La pandemia derrotó a Bolsonaro. No por la enfermedad por sí, sino por su tozudez. Algunos de los analistas de la derecha creen que el resultado de las elecciones no es tan horrible para él: fue el segundo candidato presidencial con mayor número de votos en la historia, lo que muestra que existe un potencial considerable de oposición al nuevo gobierno de Lula, que Bolsonaro puede llegar a liderar como líder principal.
Hasta ahora decidió permanecer en silencio, quizás porque sigue deprimido, quizá porque le aconsejaron trazar un mapa exacto del tamaño de la oposición que lidera, para saber realmente con quién puede contar realmente. Su idea es mantener las acampadas frente a los cuarteles, al menos hasta el 1 de enero, para medir el tamaño de la oposición.
Su mutismo sirve para mapear el tamaño del apoyo político, tras darse cuenta que la mayoría de los que estuvieron con él lo hicieron por pragmatismo, lo cual no significa que lo abandonen ahora. Obviamente no ayuda en esta estrategia “populista” que su hijo Eduardo Bolsonaro fuera a beber champán y comer langosta en Qatar.
Y para poder liderar la oposición, Bolsonaro realmente debe saber cuántos y quiénes lo acompañar. La decisión de recortar fondos del presupuesto secreto tiene que ver con este mapeo, como forma de impedir que sus secuaces sigan saltando la tranquera.
El resurgimiento del terrorismo
El inminente fin de la Dictadura Militar en Brasil (1964-1985) provocó que la extrema derecha brasileña entrara en un estallido activista para intentar frenar ese derrumbe. Recientemente el portal Metrópoles publicó un informe del Servicio Nacional de Información -de 1984-, en el que se enumeraban 187 atentados terroristas perpetrados por grupos de extrema derecha entre 1978 y 1983, entre ellos el atentado terrorista de Río Centro, en 1981.
Grupos anticomunistas, opuestos a la democracia y dispuestos a defender la tortura y el asesinato y desaparición de los opositores, vinculados a las cloacas de la dictadura, se responsabilizaron de esa infinidad de atentados. Vanguardia de los Cazacomunistas (VCC), Comando de Cazacomunistas (CCC) y Falange Pátria Nova (FPN) son algunos de los grupos citados en el informe del SNI, el organismo encargado de la persecución y eliminación de los opositores a la dictadura.
Los ataques contra líderes de izquierda, librerías y entidades defensoras de la democracia y los derechos humanos tenían como objetivo frenar las negociaciones que intentaban armar una transición de régimen, incluso con garantías para los militares involucrados.
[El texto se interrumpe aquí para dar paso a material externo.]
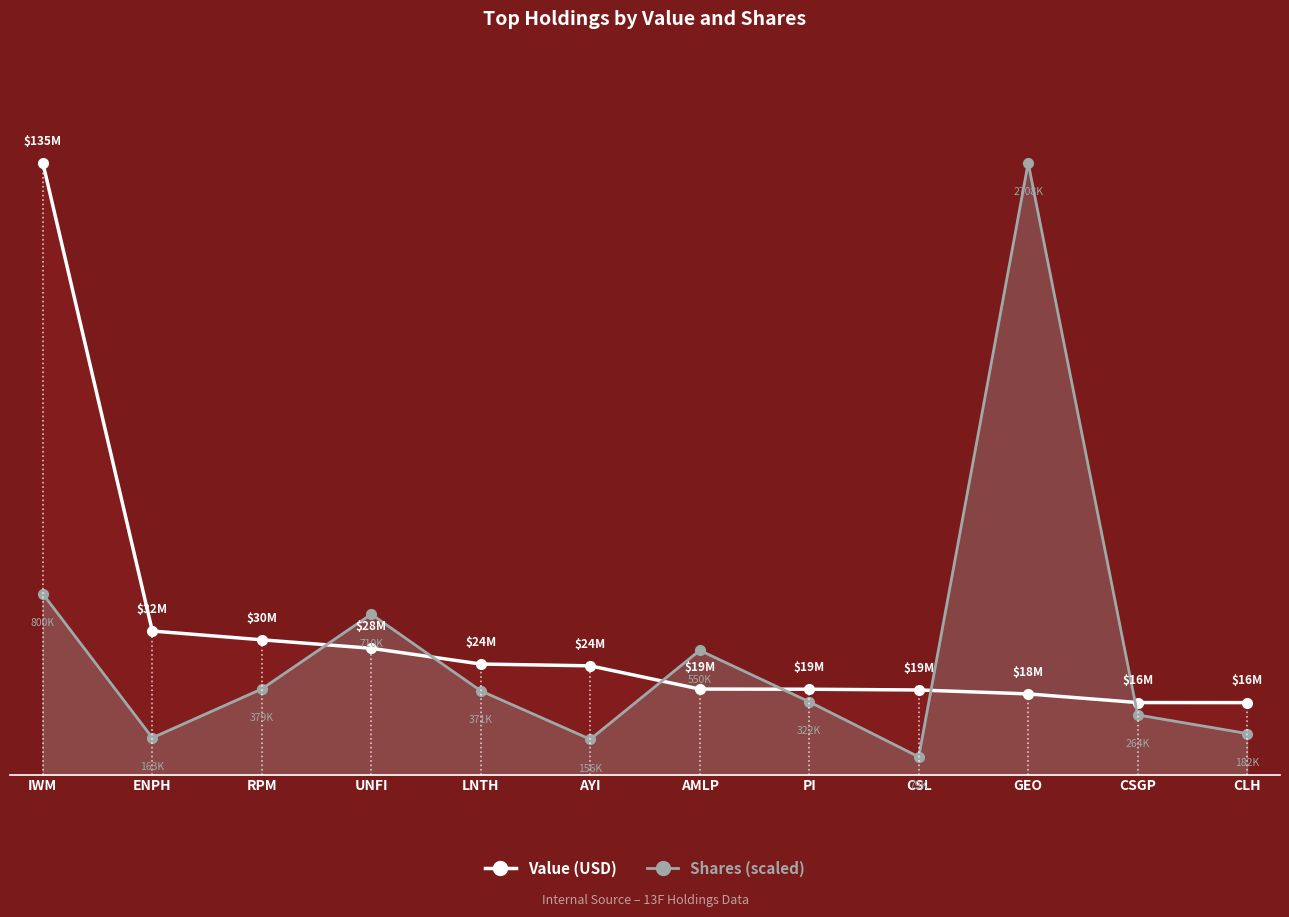

Which series has the largest range (max minus min)?

Shares (scaled)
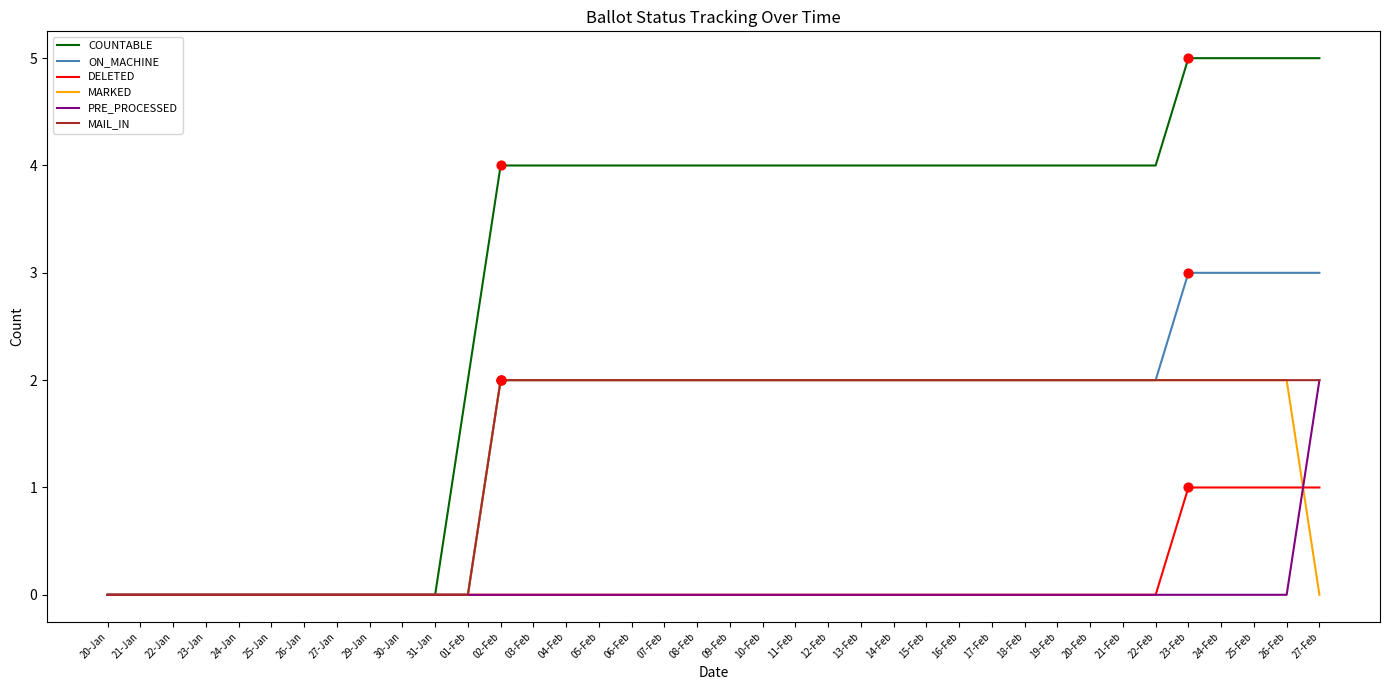

Which series has the widest spread of values?

COUNTABLE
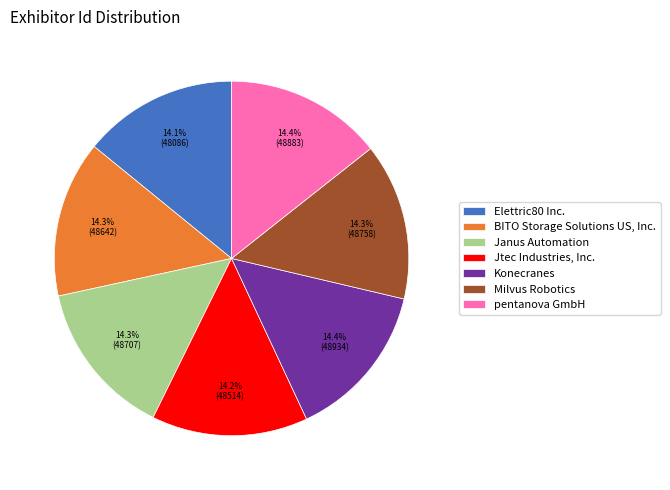

True or false: pentanova GmbH accounts for 14% of the total.

True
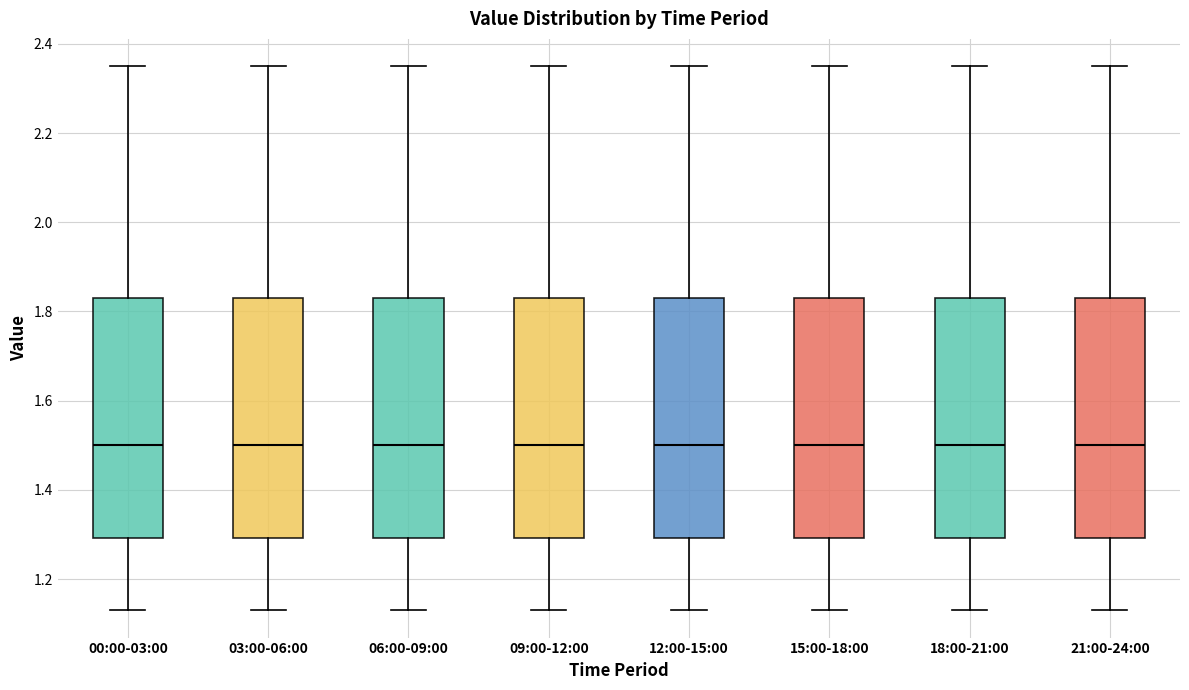

Reading left to right, transcribe this box plot: for each box, give where its median line is, the range the box spans, and where its two whiskers end, as read against the y-axis. The values are not printed on the chart, so give them approximately, as read against the axis.

00:00-03:00: median 1.50, box 1.30 to 1.84, whiskers 1.14 to 2.36
03:00-06:00: median 1.50, box 1.30 to 1.84, whiskers 1.14 to 2.36
06:00-09:00: median 1.50, box 1.30 to 1.84, whiskers 1.14 to 2.36
09:00-12:00: median 1.50, box 1.30 to 1.84, whiskers 1.14 to 2.36
12:00-15:00: median 1.50, box 1.30 to 1.84, whiskers 1.14 to 2.36
15:00-18:00: median 1.50, box 1.30 to 1.84, whiskers 1.14 to 2.36
18:00-21:00: median 1.50, box 1.30 to 1.84, whiskers 1.14 to 2.36
21:00-24:00: median 1.50, box 1.30 to 1.84, whiskers 1.14 to 2.36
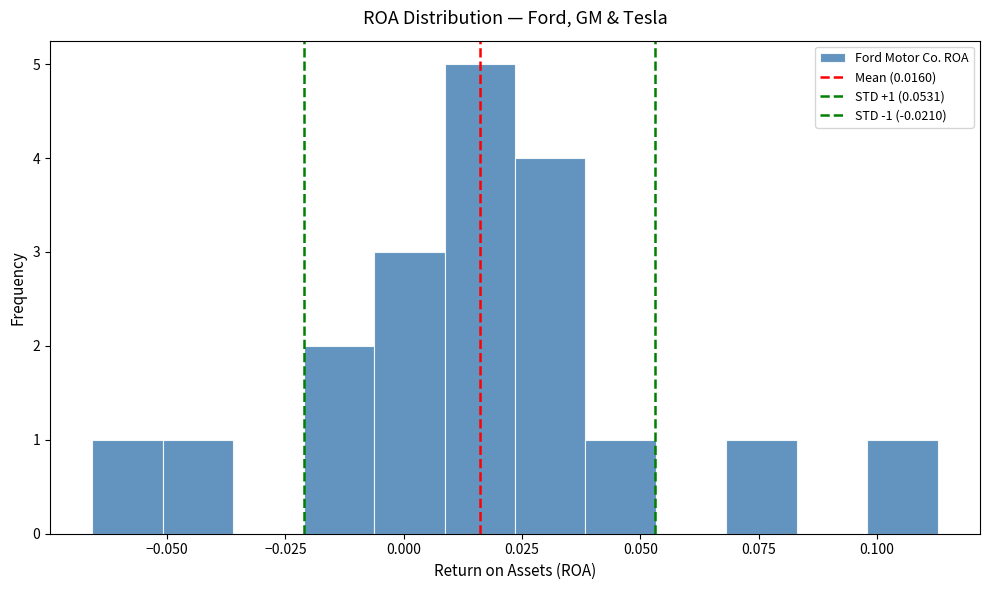

Around what value on the x-axis is the tallest bar? Give the approximate position of its centre, as read against the axis.

0.015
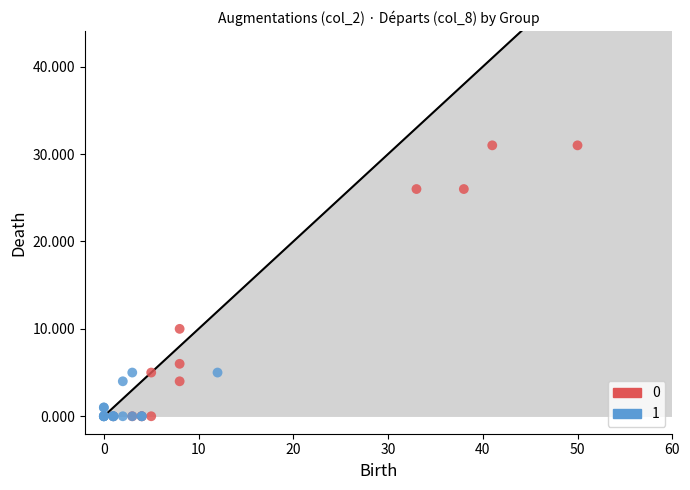

What are all the series names shown in the legend?

0, 1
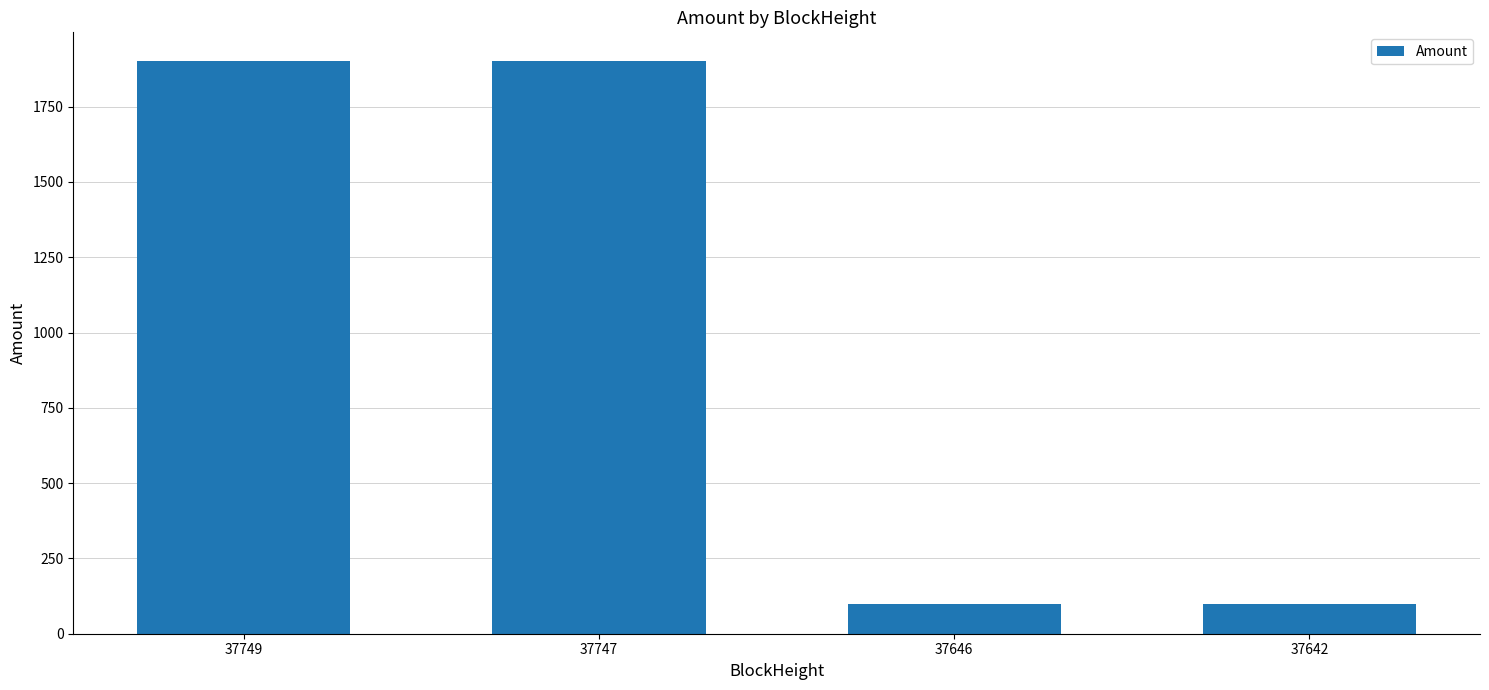

The chart shows a value of 1901.8 at 37749. True or false?

True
El mismo método y los mismos objetivos, volvieron a ocurrir en Brasil durante el período bolsonarista.
El viernes 25 de noviembre se registró otro atentado terrorista: un joven, que portaba un símbolo nazi, mató a cuatro personas e hirió a más de 10, en dos escuelas del municipio de Aracruz, en Espírito Santo, copiando, quizá, al modelo estadounidense donde los ataques son también individuales por parte de ultraderechistas, en el marco de una ola de crecientes actos de intolerancia política, desencadenados por manifestaciones golpistas de la extrema derecha y la derecha radical.
Hay numerosos informes de vergüenza, violencia y agresión perpetrados por derechistas en bloqueos de carreteras y campamentos frente a cuarteles. El analista Jorge Branco señala que al gobierno de Lula le será necesario enfrentar el problema del golpe de Estado y el terrorismo de derecha. Brasil necesitan más instrumentos jurídicos para su autodefensa: criminalizar el golpe de Estado y la violencia política, para que la llaga ultraderechista no siga creciendo.